START Source information

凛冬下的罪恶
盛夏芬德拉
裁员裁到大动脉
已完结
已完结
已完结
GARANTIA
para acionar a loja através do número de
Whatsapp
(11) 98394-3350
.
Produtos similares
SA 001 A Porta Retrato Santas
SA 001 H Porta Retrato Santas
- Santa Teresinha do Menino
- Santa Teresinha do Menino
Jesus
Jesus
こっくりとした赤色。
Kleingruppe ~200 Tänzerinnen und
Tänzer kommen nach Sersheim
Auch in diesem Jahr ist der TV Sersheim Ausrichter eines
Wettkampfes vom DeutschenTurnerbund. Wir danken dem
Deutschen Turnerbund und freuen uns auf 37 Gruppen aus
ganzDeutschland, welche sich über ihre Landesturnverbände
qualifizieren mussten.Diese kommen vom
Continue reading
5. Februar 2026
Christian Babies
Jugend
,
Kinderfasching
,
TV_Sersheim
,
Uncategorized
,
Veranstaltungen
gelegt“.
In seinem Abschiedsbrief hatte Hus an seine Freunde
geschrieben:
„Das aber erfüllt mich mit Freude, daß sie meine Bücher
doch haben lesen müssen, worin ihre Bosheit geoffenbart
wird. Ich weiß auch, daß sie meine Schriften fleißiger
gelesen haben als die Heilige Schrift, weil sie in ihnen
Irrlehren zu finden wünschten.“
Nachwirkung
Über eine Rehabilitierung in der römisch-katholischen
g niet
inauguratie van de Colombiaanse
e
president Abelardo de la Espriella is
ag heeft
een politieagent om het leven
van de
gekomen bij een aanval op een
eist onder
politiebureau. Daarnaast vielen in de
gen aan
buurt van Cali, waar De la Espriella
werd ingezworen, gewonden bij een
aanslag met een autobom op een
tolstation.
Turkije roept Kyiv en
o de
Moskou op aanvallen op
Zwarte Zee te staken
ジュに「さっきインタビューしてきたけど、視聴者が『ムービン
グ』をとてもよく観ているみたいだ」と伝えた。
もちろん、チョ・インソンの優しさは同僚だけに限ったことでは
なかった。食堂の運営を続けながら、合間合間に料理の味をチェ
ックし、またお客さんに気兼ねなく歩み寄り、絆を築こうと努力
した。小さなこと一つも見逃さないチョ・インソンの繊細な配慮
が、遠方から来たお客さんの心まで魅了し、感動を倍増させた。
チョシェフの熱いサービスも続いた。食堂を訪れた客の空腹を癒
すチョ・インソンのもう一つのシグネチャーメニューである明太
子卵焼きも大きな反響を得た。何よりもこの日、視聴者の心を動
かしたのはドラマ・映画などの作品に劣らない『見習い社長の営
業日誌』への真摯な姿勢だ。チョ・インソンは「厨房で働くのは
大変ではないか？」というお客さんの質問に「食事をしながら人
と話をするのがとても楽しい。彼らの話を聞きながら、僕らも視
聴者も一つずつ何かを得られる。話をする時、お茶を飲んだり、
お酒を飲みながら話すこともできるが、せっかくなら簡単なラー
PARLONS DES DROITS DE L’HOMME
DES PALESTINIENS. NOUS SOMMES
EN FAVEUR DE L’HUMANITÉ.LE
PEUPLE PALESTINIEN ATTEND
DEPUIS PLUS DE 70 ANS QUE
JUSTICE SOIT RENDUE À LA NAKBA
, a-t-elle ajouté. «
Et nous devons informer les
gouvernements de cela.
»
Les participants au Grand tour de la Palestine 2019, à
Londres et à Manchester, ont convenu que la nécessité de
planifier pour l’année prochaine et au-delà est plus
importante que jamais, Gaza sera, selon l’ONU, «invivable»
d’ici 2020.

END Source information

Work required -
Return each line above that includes the word "Retrato".

Task answer -
SA 001 A Porta Retrato Santas
SA 001 H Porta Retrato Santas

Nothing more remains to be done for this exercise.